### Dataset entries
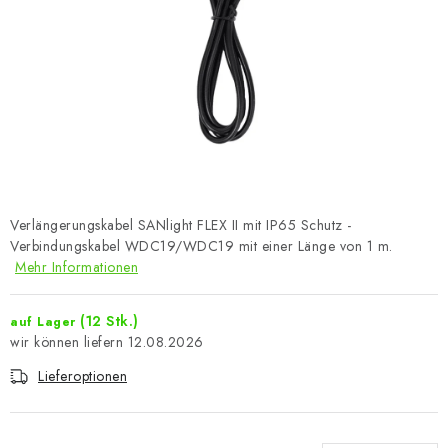
Verlängerungskabel SANlight FLEX II mit IP65 Schutz -
Verbindungskabel WDC19/WDC19 mit einer Länge von 1 m.
Mehr Informationen
(12 Stk.)
auf Lager
12.08.2026
Lieferoptionen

### Assigned task
Every entry above needs to be duplicated precisely, and none of the pictures should appear.

### Answer below
Verlängerungskabel SANlight FLEX II mit IP65 Schutz -
Verbindungskabel WDC19/WDC19 mit einer Länge von 1 m.
Mehr Informationen
(12 Stk.)
auf Lager
12.08.2026
Lieferoptionen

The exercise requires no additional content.